TEXT PROVIDED:

────────────────

White Box Approach. If the ACG source code is available, then a light-weight option is to encode the annotation generation directly into the ACG, e.g., by hand-writing the annotation generation functions for each block type. This is rather laborious. Alternatively, these functions could be automatically generated from the BlockLibrary specifications and integrated with the ACG source code. However, this approach still isn’t true translation validation as it relies a lot on the ACG internals. Also, according to DO-330, this extra verification-oriented code must be qualified with the same stringency as the rest of the tool as it may introduce errors into the code generation. We have considered this option as a compromise allowing one to concentrate on the BlockLibrary specific aspects and paving the way for the more complete approach explained next.
Black Box Approach. In this case an external tool must parse the input model, generate the annotations and weave them into the generated code. Regarding DO-330, such a separate verification tool must be also qualified in order to gain certification credit for using it. However, the qualification process is much lighter as the tool cannot have any direct impact on the generated code.
3.2 Verification Using the Frama-C Toolset
We decided to target C code annotated with ACSL as: (a) this language is widely used in the safety-critical systems industry, (b) the GeneAuto ACG has mainly been used and evaluated in this context, and (c) the ACSL annotation language is supported by formal analysis tools such as the Frama-C framework. Similar work could have also been done based on most of the other alternatives mentioned earlier.
The Frama-C framework targets the analysis of C code in order to extract information provided by various plugins. These plugins allow for the static analysis of the source code to extract information like variables’ ranges and scope, code metrics, detect dead code, and many others6. Verification of ACSL annotations expressed on the source code is done through the WP plugin implementing a weakest precondition calculus generating proof obligations to be verified. Those are directly assessed using SMT solvers or sent to the previously presented Why3 platform to rely both on a wider range of SMT solvers or, when needed, on proof assistants. Proof assistants are used in order to manually tackle difficult proofs when the automatic SMT solvers fail to achieve the proof.
White Box Experiment Using the Open Source GeneAuto ACG. We have extended GeneAuto with the support for annotation manipulation7. For this purpose, we developed a metamodel based on a subset of the ACSL specification including annotations, ghost code and function contracts. We relied on the EMF framework to generate the corresponding Java classes that we integrated into the GeneAuto source code. We also implemented printing facilities for ACSL annotations. Finally, we implemented the annotation generation functions. As a possible future alternative, the current version of Frama-C also accepts annotations written directly in Why3 instead of ACSL.

────────────────

DATA EXCERPT:
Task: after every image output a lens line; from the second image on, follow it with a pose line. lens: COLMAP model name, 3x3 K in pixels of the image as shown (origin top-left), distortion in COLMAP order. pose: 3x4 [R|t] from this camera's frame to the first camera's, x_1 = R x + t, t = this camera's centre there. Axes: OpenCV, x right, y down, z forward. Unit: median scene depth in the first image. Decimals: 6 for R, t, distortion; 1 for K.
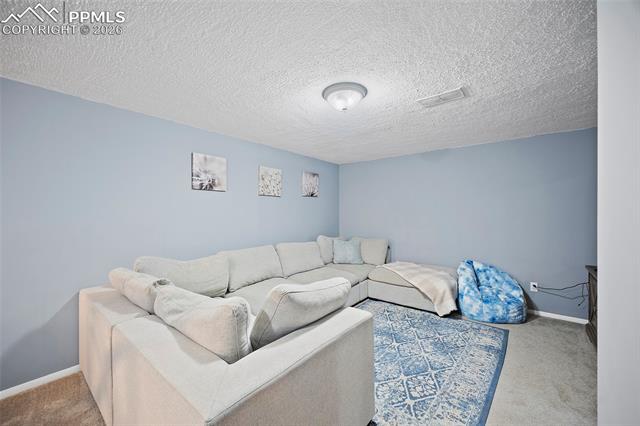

────────────────

Answer these questions from the text on annotation generation and verification:
1. In the black box approach, what three things must the external tool do?
2. Which Frama-C plugin verifies ACSL annotations expressed on the source code?
3. When are proof assistants used?

ANSWER SECTION:
1. Parse the input model, generate the annotations, and weave them into the generated code.
2. The WP plugin.
3. To manually tackle difficult proofs when the automatic SMT solvers fail to achieve the proof.